= TASK INSTRUCTIONS =
A – In the caching passage, which functions are given as examples of pure functions whose return values can be stored long-term?
B – Extend the caching passage from its last sentence onward.

= PASSAGE PROVIDED =

########

19.10. Caching
Look for opportunities to use caches .
It makes sense not to do the same calculation twice, if the result is small enough that it can reasonably be stored for reuse. The simplest form of that is putting a result into an interim variable whenever it will be used more than once. That is, instead of calling the same functions twice on the same data:
print form(
'hash alone: {>>>,>>>,>>} bytes', size(\%lookup),
'data alone: {>>>,>>>,>>} bytes', total_size(\%lookup)-size(\%lookup),
'==============================',
'total: {>>>,>>>,>>} bytes', total_size(\%lookup),
);
call them once, store the results temporarily, and retrieve them each time they're needed:
my $hash_mem = size(\%lookup);
my $total_mem = total_size(\%lookup);
my $data_mem = $total_mem - $hash_mem;
print form(
'hash alone: {>>>,>>>,>>} bytes', $hash_mem,
'data alone: {>>>,>>>,>>} bytes', $data_mem,
'==============================',
'total: {>>>,>>>,>>} bytes', $total_mem,
);
This often has the additional benefit of allowing you to name the interim values in ways that make the code more comprehensible.Subroutines like size( ) and total_size( ) and functions like rand( ) or readline( ) don't always return the same result when called with the same arguments. Such subroutines are good candidates for temporary and localized reuse of results, but not for longer-term caching.On the other hand, pure functions like sqrt( ) and int( ) and crypt( ) do always return the same result for the same list of arguments, so their return values can be stored long-term and reused whenever they're needed again. For example, if you have a subroutine that returns a case-insensitive SHA-512 digest:
sub lc_digest {
my ($text) = @_;
use Digest::SHA qw( sha512 );
return sha512(lc $text);
}
then you could (potentially) speed it up over many calls by giving it a private look-up table in which results can be cached as they're computed, as shown in Example 19-9.

########

= AVAILABLE DATA =

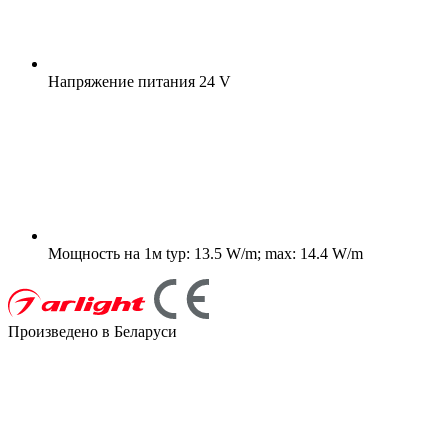
Напряжение питания
24 V
Мощность на 1м
typ: 13.5 W/m; max: 14.4 W/m
Произведено в Беларуси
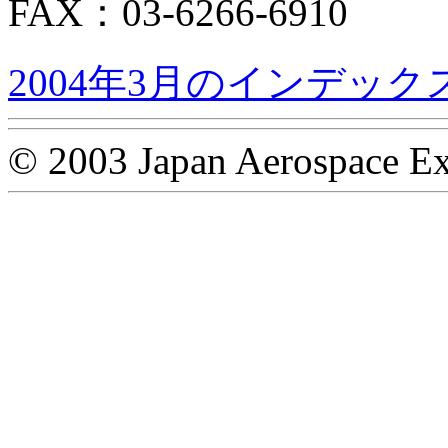
FAX：03-6266-6910
2004年3月のインデック
© 2003 Japan Aerospace Ex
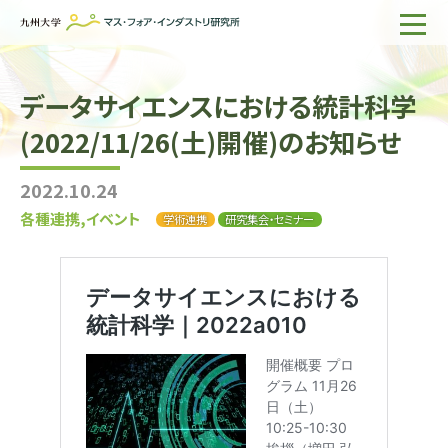
ホーム
データサイエンスにおける統計科学
IMIについて
(2022/11/26(土)開催)のお知らせ
組織・所員
2022.10.24
研究活動
各種連携,イベント
学術連携
研究集会・セミナー
企業の方へ
出版物一覧
English
サイト内検索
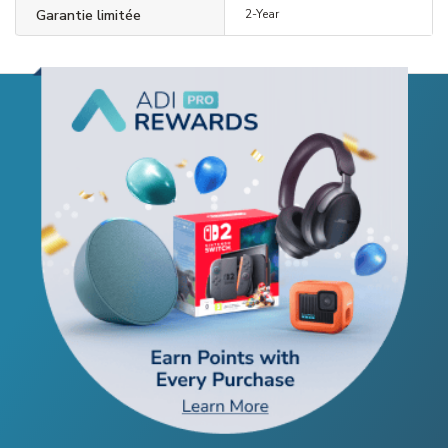
Garantie limitée
2-Year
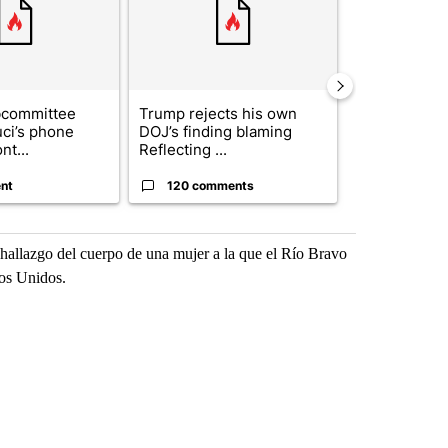
bcommittee
Trump rejects his own
US hits doze
uci’s phone
DOJ’s finding blaming
in 'heavy wav
nt...
Reflecting ...
ag...
nt
120 comments
49 comme
 hallazgo del cuerpo de una mujer a la que el Río Bravo
dos Unidos.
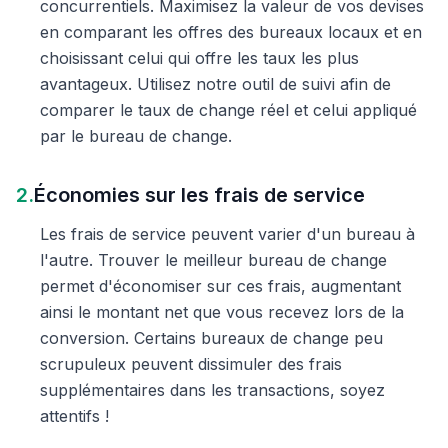
concurrentiels. Maximisez la valeur de vos devises
en comparant les offres des bureaux locaux et en
choisissant celui qui offre les taux les plus
avantageux. Utilisez notre outil de suivi afin de
comparer le taux de change réel et celui appliqué
par le bureau de change.
2.
Économies sur les frais de service
Les frais de service peuvent varier d'un bureau à
l'autre. Trouver le meilleur bureau de change
permet d'économiser sur ces frais, augmentant
ainsi le montant net que vous recevez lors de la
conversion. Certains bureaux de change peu
scrupuleux peuvent dissimuler des frais
supplémentaires dans les transactions, soyez
attentifs !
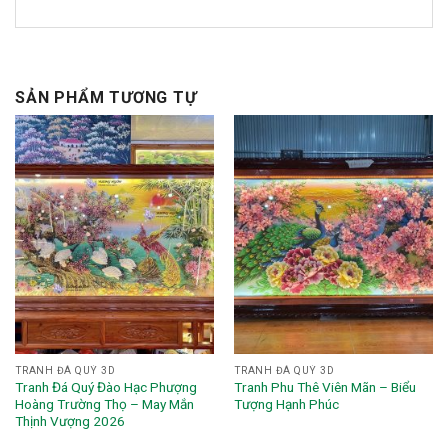
SẢN PHẨM TƯƠNG TỰ
TRANH ĐÁ QUÝ 3D
TRANH ĐÁ QUÝ 3D
Tranh Đá Quý Đào Hạc Phượng
Tranh Phu Thê Viên Mãn – Biểu
Hoàng Trường Thọ – May Mắn
Tượng Hạnh Phúc
Thịnh Vượng 2026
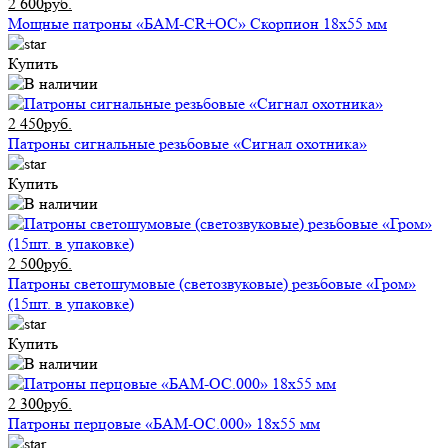
2 600руб.
Мощные патроны «БАМ-CR+ОС» Скорпион 18х55 мм
Купить
2 450руб.
Патроны сигнальные резьбовые «Сигнал охотника»
Купить
2 500руб.
Патроны светошумовые (светозвуковые) резьбовые «Гром»
(15шт. в упаковке)
Купить
2 300руб.
Патроны перцовые «БАМ-ОС.000» 18х55 мм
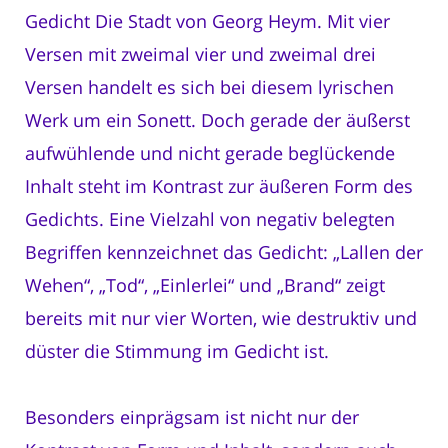
Gedicht Die Stadt von Georg Heym. Mit vier
Versen mit zweimal vier und zweimal drei
Versen handelt es sich bei diesem lyrischen
Werk um ein Sonett. Doch gerade der äußerst
aufwühlende und nicht gerade beglückende
Inhalt steht im Kontrast zur äußeren Form des
Gedichts. Eine Vielzahl von negativ belegten
Begriffen kennzeichnet das Gedicht: „Lallen der
Wehen“, „Tod“, „Einlerlei“ und „Brand“ zeigt
bereits mit nur vier Worten, wie destruktiv und
düster die Stimmung im Gedicht ist.
Besonders einprägsam ist nicht nur der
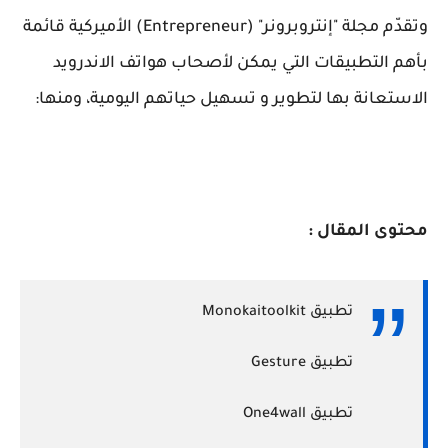
وتقدّم مجلة "إنتروبرونر" (Entrepreneur) الأميركية قائمة
بأهم التطبيقات التي يمكن لأصحاب هواتف الاندرويد
الاستعانة بها لتطوير و تسهيل حياتهم اليومية، ومنها:
محتوى المقال :
تطبيق Monokaitoolkit
تطبيق Gesture
تطبيق One4wall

########

= ANSWERS BY TASK =
A – sqrt( ), int( ), and crypt( )

B –
Example 19-9. Adding a cache to a digest subroutine
{
my %cache;
sub lc_digest {
my $text = lc shift;
# Compute the answer only if it's not already known...
if (!exists $cache{$text}) {
use Digest::SHA qw( sha512 );
$cache{$text} = sha512($text);
}
return $cache{$text};
}
}
On the other hand, if the range of possible data for a computation is small and the number of computations is large, then it's often simpler and more efficient to pre-compute the entire look-up table and then access it directly, thereby eliminating the cost of a subroutine call. For example, suppose you were doing some kind of image processing and needed square roots for pixel intensity values in the range 0 to 255. You could write:
for my $row (@image_rows) {
for my $pixel_value (@{$row}) {
$pixel_value = sqrt($pixel_value);
}
}
or you could dramatically reduce the number of sqrt operations by precomputing all possible values and creating a look-up table:
my @sqrt_of = map { sqrt $_ } 0..255;
for my $row (@image_rows) {
for my $pixel_value (@{$row}) {
$pixel_value = $sqrt_of[$pixel_value];
}
}
For a thorough discussion of the many applications and advantages of caching, see Chapter 3 of Higher-Order Perl , by Mark Jason Dominus (Morgan Kaufmann, 2005)